Message Signing
Since the early days of cryptocurrencies, people have wanted to sign things with their private keys that are not normal blockchain transactions. For example, the original Bitcoin wallet contained 2 commands “signmessage” and “verifymessage” that would sign arbitrary messages with bitcoin pay-to-public-key-hash address (which could also hold a balance).
Tokenized Access
Moving forward to Nexa and native tokens and new use cases emerge. In particular, a token can be used as an access key to, for example, show the administrative pages of a web site or even allow physical access to a car or house (if the appropriate hardware lock is designed). The basic idea is that the entity protecting access (the challenger) stores the group identifier of a well known token or NFT. If a user can prove that they currently have signing authority over any token belonging to the same group, then that user is granted access.
To accomplish this, the challenger presents the user with a message consisting of random bytes. The user then signs that message with the same public/private keypair that currently “holds” the token. The challenger verifies this signed message. If correctly implemented, this provides extremely secure access because a password is never entered into a possibly compromised device, in a possibly compromised browser, running a possibly compromised web site. And that password is never sent (even encrypted/obfuscated) over the network.
Note that there are nitty gritty details needed to build a secure and robust implementation, which you can read about here. But in essence this still uses the basic “signmessage” and “verifymessage” system added to Bitcoin long ago. But the ‘signmessage’ system only works for “normal” pay-to-public-key-hash (P2PKH) addresses. What about multisig? What about arbitrary contracts?

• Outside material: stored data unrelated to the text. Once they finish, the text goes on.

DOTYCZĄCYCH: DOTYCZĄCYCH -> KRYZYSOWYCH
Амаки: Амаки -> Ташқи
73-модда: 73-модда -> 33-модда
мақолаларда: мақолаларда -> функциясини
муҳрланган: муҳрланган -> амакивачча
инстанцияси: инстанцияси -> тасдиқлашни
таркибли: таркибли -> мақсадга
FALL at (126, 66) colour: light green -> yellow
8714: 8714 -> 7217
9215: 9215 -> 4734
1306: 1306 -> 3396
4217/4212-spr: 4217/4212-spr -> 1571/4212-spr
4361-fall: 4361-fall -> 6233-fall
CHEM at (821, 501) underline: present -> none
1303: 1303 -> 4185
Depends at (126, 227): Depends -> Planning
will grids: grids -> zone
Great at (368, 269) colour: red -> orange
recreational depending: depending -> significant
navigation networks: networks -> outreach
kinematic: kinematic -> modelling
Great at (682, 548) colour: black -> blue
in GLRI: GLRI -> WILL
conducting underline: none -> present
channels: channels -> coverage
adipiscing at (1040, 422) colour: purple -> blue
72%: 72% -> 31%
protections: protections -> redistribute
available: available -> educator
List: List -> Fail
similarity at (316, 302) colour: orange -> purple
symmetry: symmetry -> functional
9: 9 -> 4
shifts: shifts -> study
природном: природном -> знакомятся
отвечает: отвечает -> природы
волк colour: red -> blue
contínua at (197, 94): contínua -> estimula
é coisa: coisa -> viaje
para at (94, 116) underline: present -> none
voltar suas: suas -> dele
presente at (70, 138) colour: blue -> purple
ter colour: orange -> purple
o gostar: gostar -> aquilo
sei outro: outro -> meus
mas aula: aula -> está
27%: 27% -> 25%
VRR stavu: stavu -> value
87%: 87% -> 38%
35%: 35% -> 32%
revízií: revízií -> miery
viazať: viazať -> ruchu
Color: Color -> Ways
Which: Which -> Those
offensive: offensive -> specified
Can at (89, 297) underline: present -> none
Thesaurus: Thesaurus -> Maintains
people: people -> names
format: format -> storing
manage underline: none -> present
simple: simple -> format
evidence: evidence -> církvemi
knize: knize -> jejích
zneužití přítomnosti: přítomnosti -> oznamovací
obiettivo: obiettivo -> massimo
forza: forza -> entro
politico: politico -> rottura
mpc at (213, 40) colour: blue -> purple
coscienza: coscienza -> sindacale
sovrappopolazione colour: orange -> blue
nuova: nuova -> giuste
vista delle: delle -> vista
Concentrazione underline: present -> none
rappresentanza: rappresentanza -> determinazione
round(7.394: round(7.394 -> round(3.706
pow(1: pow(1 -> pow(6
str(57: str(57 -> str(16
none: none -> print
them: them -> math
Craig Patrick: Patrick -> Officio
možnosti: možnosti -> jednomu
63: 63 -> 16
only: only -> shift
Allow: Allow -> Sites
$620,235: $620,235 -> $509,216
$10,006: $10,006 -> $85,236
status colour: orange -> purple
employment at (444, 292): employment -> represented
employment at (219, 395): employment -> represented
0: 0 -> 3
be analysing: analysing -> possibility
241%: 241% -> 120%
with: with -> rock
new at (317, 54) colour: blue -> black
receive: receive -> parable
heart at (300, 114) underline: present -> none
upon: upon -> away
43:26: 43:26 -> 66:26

Since the access token can be controlled by an arbitrary contract, the access it grants should be similarly controlled. Rather than create a whole separate set of protocols and data formats for this, it makes sense to reuse the transaction. For example, moving a token (to an arbitrary location provided by the challenger) proves that a user had access to the token. But unfortunately the user just gave their token to the challenger! What we need is something that looks like a transaction (to reuse all this development work), but will never be admitted into the blockchain so the token does not actually move.
Challenge Transactions
Enter Nexa’s concept of “Challenge Transactions”. A Challenge Transaction is formatted like a real transaction so all of the software to manipulate and sign transactions will work for Challenge Transactions with few (which I’ll discuss below) if any modifications.
But the Challenge Transaction has the high bit set in its version field. Every transaction with the version field so set is defined as forever invalid and inadmissible on the Nexa blockchain. This offers a simple way for signers to ensure that they are not being tricked into signing a valid transaction.
The Challenge Transaction can have any legal number of inputs (one input for every asset or address that the user wants to prove ownership of). But it must have a single output. This output must be a “data carrier” (OP_RETURN) output containing the challenger’s name and then some random data.
The user’s device then signs this Challenge Transaction and provides it to the challenger for verification. The challenger can now (mostly) use the normal transaction validation software already created for Nexa. The one issue here is that some of this code will return “invalid” after finding the first problem (such as an invalid version, or that the inputs and outputs don’t balance) because that’s more efficient. What we really want is code that will keep checking and tell us everything that is wrong and right about the transaction.
Fortunately the Nexa full node has an API accessible either via P2P (with caveats) or RPC called “validaterawtransaction”. This API returns everything that is incorrect about a transaction rather than quitting after the first problem. This turns out to be perfect for validating Challenge Transactions.
NiftyArt.cash has deployed just such a system for access to its admin pages. Although nothing in the site indicates it, this coin-like token gives administrative access when it’s provided as an asset by a connecting wallet. Stay tuned for an example and starter template web site that demonstrates these and other technologies!
Implementation Simplicity
One interesting property of this solution is that it pushes all access complexity out of the service and into the blockchain infrastructure. Imagine asking your bank to enhance their web site login for multisig. Or to add a deadman’s switch – that is, if you haven’t accessed the site at least once in a year, someone else you choose can gain access. This is not just a financial thing, it’s even useful for a less critical service like Facebook/Twitter: An organization wants to allow a social media manager to post on its behalf, but wants to be able to grab access back in case the relationship sours.
A token-based system with Challenge Transactions can capture all of these use cases within the blockchain and wallet infrastructure, and allow them to be applied to any site that allows token-based login, rather than requiring that each site implement custom code for each of the situations I just described, and a potentially infinite number of additional situations.
The community has long claimed that blockchain technology has many more use cases than “just” independent, uncensorable, peer-to-peer sound money. It is past time we explored and implemented these uses!